Advogada assiste à execução de soldado.
A tentativa de assalto à agência do Bradesco do Canela, por volta das 10h15 de ontem, deixou chocados os moradores, transeuntes e ambulantes da Rua João das Botas. Uma advogada, que mora em um prédio do início da via, que não quis se identificar, disse ter assistido à execução do soldado Lopes. Muito abalada, ela contou que o bandido descrito como jovem de cor branca e de cabelos pretos, usava camisa verde, desceu do carro com arma em punho e friamente atirou no policial caído.
O soldado era cohecido na vizinhança. Segundo a advogada, ele era muito atencioso e sempre ficava em frente ao Bradesco de onde cumprimentava os moradores da rua. Na companhia da sua empregada doméstica, a advogada aguardava informações de um telefonema para ir ao banco. Como num presságio, ela disse que sentiu que alguma coisa a estava segurando em casa. Naquele momento, ouviu os primeiros disparos e, em seguida, rajadas de metralhadora.

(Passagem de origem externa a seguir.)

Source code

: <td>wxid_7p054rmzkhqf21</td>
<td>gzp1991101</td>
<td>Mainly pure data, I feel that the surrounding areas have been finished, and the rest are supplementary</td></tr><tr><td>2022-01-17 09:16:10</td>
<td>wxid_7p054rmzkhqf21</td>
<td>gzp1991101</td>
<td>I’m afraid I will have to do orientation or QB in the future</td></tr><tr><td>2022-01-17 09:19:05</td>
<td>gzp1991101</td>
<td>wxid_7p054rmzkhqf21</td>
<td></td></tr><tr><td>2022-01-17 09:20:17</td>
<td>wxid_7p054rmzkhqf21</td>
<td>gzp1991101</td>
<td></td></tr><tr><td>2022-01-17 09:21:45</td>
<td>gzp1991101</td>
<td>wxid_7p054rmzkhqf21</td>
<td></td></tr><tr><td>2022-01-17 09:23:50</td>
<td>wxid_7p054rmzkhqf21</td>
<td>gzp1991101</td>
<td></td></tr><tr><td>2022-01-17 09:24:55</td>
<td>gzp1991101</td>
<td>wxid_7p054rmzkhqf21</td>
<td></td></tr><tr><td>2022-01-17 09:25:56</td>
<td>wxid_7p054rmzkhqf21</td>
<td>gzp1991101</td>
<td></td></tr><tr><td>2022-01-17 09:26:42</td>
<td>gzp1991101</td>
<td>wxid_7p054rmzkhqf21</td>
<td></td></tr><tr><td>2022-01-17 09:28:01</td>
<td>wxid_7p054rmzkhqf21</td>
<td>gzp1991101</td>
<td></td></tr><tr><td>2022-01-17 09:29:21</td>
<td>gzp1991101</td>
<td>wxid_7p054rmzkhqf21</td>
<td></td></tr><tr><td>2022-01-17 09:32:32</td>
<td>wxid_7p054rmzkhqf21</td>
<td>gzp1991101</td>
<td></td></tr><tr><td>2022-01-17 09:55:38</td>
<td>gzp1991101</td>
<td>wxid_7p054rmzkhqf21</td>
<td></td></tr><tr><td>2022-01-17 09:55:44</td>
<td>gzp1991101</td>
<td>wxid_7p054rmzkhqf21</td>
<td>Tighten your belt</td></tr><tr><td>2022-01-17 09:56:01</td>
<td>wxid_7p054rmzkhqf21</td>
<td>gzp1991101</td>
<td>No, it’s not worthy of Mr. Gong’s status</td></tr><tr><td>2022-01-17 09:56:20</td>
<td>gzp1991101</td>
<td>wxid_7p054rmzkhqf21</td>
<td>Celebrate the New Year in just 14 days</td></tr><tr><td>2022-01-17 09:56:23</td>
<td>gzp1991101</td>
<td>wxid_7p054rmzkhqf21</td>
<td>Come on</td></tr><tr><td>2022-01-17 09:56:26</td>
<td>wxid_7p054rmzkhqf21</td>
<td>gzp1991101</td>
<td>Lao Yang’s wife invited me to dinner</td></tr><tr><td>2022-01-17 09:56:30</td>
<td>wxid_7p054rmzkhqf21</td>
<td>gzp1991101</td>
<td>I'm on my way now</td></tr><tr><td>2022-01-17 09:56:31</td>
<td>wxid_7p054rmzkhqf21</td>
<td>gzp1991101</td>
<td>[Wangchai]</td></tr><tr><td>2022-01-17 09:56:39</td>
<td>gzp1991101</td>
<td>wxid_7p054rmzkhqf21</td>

Da sua janela, desesperada, gritava para que alguém anotasse a placa dos carros. ?Depois, vi que isso não adiantaria nada porque deveriam ser carros tomados de assalto que eles poderiam abandonar a qualquer momento?. A cena da execução a marcou. ?O rapaz de camisa verde, muito bem vestido, ao ver a luta corporal do soldado com um dos bandidos, saiu de um dos carros e muito calmamente mirou e atirou na cabeça do policial, que não se mexeu mais. Foi chocante?. O que mais a impressionou foi a frieza do assassino. ?Ele voltou para o carro, deu marcha à ré e saiu fumando?, disse ela.
Após os primeiros estampidos, os transeuntes, desesperados, correram do local em direção ao estacionamento do Hospital das Clínicas e adjacências. O industriário Gilton Carvalho estava na clínica do COT aguardando um exame e foi atingido por estilhaços da vidraça. ?Eles chegaram atirando?, disse, bastante abalado depois de ser atendido na clínica.
Logo depois do ocorrido, o delegado Jacinto Alberto foi ao local e disse se tratar de uma quadrilha muito ousada e que agiu de forma articulada com pistolas semi-automática e fuzis. Segundo ele, naquele momento, um dos carros (Astra) já tinha sido abandonado no Ogunjá.
Também presente no local, o coronel PM Josué disse que a tentativa de assalto foi empreendida por oito homens fortemente armados. O assalto foi frustrado e, em resposta, os bandidos executaram um dos policiais no local e feriram gravemente outros três, vindo dois a falecer. Ele atribuiu ao período de final de mês como possível causa do interesse para o assalto à agência bancária. ?A atividade de segurança pública está difícil, mas não vai nos amedrontar?, disse lamentando a perda de mais três policiais.